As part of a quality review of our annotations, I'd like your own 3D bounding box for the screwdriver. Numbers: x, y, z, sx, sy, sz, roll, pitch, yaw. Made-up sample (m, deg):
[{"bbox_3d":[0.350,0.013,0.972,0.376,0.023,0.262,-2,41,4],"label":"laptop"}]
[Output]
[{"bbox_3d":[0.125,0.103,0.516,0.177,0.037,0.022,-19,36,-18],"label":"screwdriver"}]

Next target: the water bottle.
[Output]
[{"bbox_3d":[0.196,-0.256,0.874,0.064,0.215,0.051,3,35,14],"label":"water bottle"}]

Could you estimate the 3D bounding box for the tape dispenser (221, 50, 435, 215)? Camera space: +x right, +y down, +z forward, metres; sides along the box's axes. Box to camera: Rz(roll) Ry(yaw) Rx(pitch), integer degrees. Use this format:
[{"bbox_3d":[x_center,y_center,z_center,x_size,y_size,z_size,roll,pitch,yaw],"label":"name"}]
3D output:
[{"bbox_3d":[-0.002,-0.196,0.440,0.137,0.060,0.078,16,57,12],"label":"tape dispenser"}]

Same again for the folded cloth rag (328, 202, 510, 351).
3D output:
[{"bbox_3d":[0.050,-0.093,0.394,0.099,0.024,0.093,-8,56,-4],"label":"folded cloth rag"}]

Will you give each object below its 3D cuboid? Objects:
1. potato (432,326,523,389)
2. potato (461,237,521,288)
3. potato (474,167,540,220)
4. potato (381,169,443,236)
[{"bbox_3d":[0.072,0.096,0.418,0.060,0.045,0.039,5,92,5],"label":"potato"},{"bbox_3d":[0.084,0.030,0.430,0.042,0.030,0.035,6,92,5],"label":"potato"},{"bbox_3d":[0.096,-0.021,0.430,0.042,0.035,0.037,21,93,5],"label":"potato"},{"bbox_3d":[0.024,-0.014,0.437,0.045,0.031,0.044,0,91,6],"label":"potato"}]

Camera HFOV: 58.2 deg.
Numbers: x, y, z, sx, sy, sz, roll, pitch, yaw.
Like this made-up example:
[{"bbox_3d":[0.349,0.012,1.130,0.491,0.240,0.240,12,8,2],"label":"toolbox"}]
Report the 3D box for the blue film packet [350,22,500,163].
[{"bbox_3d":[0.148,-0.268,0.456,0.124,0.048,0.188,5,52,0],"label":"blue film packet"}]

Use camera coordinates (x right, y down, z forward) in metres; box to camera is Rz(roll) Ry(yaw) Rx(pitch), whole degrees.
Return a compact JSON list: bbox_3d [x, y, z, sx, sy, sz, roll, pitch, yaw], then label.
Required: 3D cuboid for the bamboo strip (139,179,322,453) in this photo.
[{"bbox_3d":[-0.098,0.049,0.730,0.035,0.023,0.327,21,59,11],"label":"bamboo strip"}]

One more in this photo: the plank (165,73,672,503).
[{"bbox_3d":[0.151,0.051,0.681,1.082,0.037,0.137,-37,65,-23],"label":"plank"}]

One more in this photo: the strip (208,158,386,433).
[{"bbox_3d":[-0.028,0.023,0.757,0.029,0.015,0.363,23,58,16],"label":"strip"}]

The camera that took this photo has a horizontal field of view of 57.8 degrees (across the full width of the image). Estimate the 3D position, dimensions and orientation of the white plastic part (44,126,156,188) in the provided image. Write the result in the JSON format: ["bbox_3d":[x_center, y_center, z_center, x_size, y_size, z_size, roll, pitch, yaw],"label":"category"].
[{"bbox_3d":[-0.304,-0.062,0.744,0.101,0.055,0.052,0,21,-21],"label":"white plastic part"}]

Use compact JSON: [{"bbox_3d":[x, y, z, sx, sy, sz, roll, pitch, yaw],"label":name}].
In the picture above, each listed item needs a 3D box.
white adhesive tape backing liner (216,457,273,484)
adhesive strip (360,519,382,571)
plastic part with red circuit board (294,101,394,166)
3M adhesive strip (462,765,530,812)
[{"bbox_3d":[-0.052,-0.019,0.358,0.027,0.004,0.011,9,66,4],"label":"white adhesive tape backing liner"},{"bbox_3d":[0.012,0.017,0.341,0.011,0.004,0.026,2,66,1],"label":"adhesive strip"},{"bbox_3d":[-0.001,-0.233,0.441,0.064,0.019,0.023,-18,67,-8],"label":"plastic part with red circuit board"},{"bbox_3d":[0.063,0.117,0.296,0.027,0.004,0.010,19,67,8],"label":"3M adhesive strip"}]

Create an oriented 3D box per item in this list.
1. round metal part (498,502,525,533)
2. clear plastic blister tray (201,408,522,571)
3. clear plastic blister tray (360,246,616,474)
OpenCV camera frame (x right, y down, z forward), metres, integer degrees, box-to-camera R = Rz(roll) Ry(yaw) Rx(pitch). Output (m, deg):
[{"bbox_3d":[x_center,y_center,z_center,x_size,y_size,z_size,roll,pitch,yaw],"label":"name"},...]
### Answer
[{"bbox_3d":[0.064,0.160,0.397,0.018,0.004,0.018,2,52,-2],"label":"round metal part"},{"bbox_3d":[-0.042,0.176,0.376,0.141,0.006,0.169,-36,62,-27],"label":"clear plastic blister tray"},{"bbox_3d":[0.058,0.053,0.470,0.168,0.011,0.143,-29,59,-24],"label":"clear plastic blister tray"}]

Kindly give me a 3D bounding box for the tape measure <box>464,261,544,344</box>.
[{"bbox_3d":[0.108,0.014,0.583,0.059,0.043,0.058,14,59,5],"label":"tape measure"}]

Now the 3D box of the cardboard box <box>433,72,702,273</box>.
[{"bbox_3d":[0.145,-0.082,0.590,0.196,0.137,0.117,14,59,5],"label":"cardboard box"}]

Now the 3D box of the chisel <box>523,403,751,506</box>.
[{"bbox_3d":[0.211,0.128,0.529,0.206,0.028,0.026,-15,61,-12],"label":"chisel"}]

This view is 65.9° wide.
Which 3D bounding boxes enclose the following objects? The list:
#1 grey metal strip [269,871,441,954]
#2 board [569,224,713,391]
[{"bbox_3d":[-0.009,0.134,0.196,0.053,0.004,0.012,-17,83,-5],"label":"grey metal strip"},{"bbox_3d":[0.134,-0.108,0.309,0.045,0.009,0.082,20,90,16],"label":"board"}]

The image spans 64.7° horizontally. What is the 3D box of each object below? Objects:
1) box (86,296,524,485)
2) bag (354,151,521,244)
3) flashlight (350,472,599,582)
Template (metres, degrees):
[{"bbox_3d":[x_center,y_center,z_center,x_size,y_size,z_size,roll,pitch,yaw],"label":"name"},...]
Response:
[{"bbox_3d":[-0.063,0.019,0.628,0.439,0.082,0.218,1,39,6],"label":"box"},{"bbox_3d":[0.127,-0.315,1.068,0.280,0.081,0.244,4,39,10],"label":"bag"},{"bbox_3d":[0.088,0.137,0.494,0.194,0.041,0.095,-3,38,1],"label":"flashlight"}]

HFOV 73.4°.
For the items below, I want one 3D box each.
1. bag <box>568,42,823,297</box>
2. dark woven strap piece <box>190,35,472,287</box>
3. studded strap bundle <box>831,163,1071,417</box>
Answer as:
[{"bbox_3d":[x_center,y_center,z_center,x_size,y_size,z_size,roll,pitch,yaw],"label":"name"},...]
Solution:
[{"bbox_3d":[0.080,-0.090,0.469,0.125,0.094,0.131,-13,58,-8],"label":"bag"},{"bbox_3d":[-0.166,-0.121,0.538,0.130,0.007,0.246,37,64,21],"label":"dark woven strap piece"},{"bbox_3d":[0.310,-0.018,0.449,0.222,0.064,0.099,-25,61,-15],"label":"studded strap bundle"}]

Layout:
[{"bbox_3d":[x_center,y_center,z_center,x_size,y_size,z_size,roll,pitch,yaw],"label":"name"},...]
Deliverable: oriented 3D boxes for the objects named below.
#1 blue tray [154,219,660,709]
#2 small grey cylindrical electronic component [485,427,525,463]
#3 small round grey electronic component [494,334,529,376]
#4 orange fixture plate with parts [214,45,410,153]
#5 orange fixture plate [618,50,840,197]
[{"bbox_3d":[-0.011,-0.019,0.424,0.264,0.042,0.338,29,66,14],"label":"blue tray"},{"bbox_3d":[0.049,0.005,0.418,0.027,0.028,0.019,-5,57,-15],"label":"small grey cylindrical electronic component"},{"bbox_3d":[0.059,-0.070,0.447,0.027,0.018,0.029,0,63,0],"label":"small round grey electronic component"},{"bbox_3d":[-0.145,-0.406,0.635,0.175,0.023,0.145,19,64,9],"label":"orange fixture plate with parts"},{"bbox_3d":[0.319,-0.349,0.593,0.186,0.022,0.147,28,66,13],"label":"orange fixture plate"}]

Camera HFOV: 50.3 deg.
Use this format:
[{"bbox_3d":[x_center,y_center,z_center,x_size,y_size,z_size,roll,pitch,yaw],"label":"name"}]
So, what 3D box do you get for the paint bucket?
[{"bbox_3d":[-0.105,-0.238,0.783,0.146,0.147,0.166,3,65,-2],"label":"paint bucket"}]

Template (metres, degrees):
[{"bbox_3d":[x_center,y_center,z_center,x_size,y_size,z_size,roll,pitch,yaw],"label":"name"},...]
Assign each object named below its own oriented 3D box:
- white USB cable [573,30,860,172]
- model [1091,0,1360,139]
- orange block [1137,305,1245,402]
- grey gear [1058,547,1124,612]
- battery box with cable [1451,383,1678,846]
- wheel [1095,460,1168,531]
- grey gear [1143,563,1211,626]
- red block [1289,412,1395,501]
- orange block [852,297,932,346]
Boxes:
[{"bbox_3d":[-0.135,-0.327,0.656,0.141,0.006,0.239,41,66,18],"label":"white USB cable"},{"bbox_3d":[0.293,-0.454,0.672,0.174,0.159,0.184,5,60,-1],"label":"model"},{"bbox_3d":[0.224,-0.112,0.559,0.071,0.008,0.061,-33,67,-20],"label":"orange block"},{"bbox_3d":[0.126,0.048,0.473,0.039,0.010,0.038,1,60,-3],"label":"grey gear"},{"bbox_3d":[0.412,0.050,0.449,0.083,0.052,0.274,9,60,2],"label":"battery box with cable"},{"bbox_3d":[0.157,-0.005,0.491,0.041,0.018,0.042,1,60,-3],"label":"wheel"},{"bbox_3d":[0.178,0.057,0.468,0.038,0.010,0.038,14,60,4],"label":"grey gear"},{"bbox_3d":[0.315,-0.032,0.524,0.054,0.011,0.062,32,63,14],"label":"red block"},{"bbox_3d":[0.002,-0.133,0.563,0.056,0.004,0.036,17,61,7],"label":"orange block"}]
────────
== WHAT TO DO ==
Would you please copy every line from the listing above that contains the word "HFOV"?

== RESULT OF THIS EXERCISE ==
Camera HFOV: 58.2 deg.
HFOV 73.4°.
Camera HFOV: 50.3 deg.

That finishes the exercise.